◆ DOCUMENT PASSAGE

——

Dominant carriers Verizon and AT&T stand to benefit most from tax reform plans under consideration by the US Congress, though the measure could spur increased investment across the industry, Wells Fargo Securities analysts predicted.
Separate tax reform bills were recently passed by both houses of Congress. Negotiations are currently underway to find a middle ground both chambers can agree on, but reports suggest the final measure will lower the current 35 per cent corporate tax rate to around 21 per cent and include a provision allowing companies to deduct capital expenses for the next five years.
In a research note, senior analyst Jennifer Fritzsche said the company believes Verizon and AT&T’s cash tax obligations (the sum companies must pay to meet their tax obligations to the government), capital intensity and moderate leverage will enable them to “fully deduct interest expense” under the reformed tax code. This will boost earnings per share and free cash flow, she explained.
For example, by using the deduction provision on capex, AT&T and Verizon’s free cash flow could benefit to the tune of around $1.6 billion and $1.2 billion respectively, Fritzsche noted. Through 2018 and 2019, AT&T may see growth in earnings per share of 16 per cent and Verizon 20 per cent, she added.

——

◆ DATA BELOW
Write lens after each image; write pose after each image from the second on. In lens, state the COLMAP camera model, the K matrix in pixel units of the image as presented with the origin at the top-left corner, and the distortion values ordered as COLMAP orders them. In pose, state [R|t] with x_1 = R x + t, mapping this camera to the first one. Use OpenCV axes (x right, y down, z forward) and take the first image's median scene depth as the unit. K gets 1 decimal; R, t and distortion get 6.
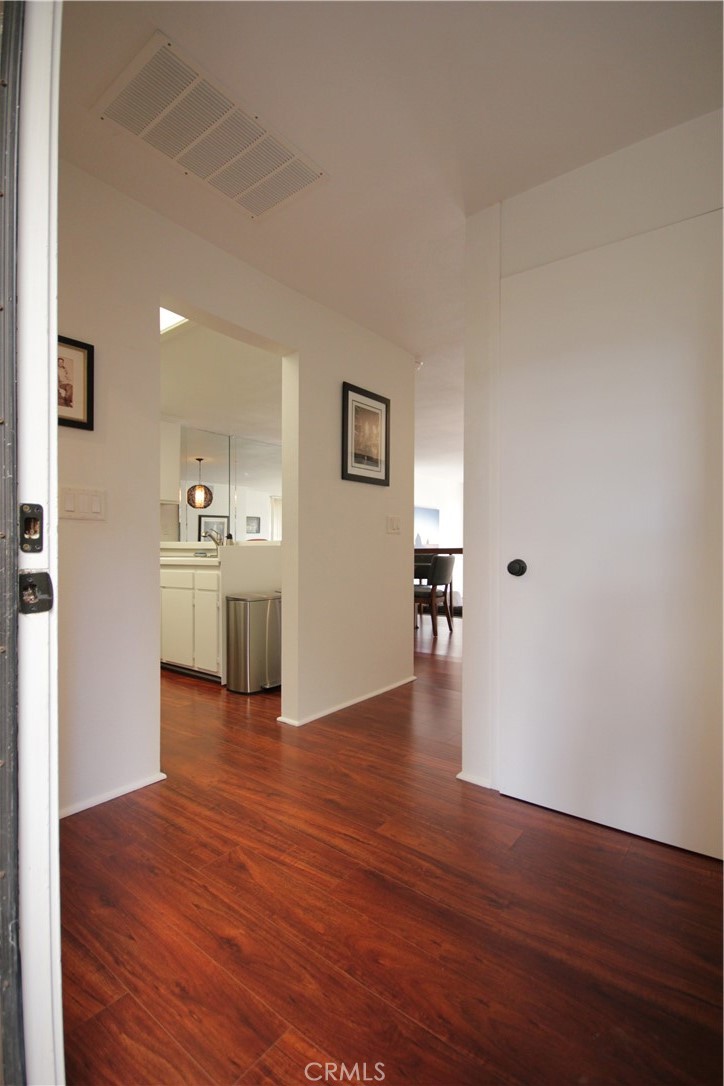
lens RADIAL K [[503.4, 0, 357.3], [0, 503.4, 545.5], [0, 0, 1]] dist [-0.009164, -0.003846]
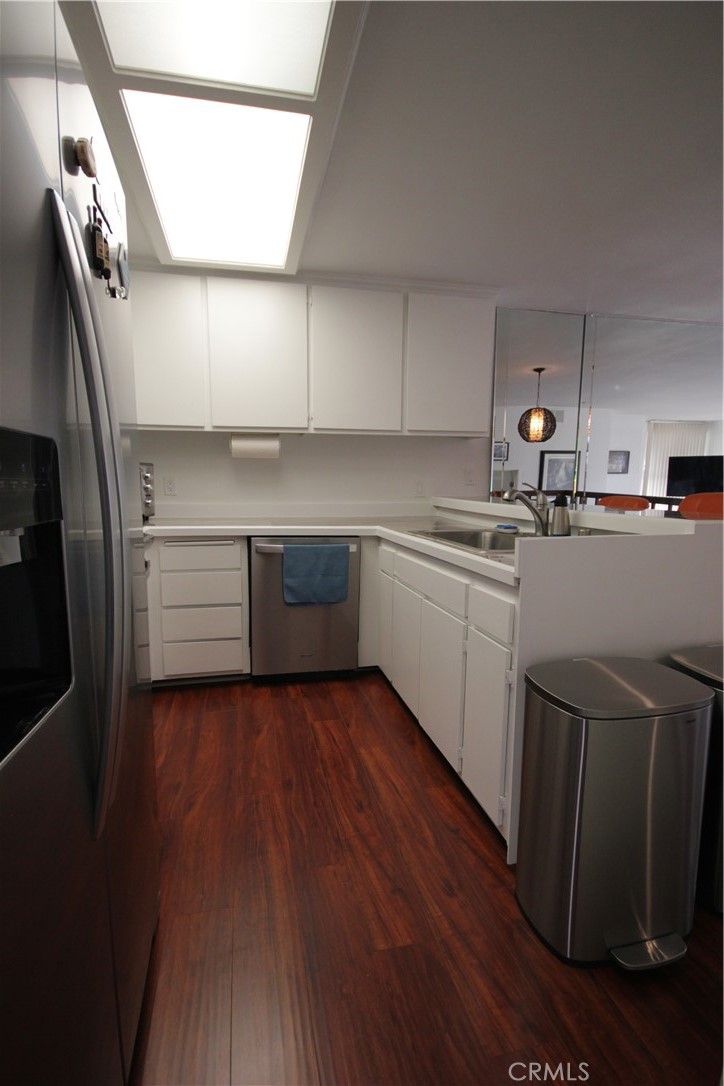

——

◆ ACTIVITY A
Answer these questions from the tax reform article:
(i) What is the current US corporate tax rate?
(ii) Who is the senior analyst who wrote the research note?
(iii) What growth in earnings per share may Verizon see through 2018 and 2019?
◆ ACTIVITY B
Decide whether each statement agrees with the tax reform article. Answer yes or no and quote the deciding words.
(i) The final measure is expected to bring the corporate tax rate down to around 21 per cent.
(ii) Only one house of Congress has passed a tax reform bill.
(iii) Verizon's free cash flow could benefit by more than AT&T's from the capex deduction.
◆ ACTIVITY C
Please list every percentage figure that appears in the tax reform article.
Rely only on the tax reform article, not on the listing.

◆ RESULT A
(i) 35 per cent
(ii) Jennifer Fritzsche
(iii) 20 per cent

◆ RESULT B
(i) Yes: "lower the current 35 per cent corporate tax rate to around 21 per cent"
(ii) No: "Separate tax reform bills were recently passed by both houses of Congress."
(iii) No: "AT&T and Verizon’s free cash flow could benefit to the tune of around $1.6 billion and $1.2 billion respectively"

◆ RESULT C
35 per cent, 21 per cent, 16 per cent, 20 per cent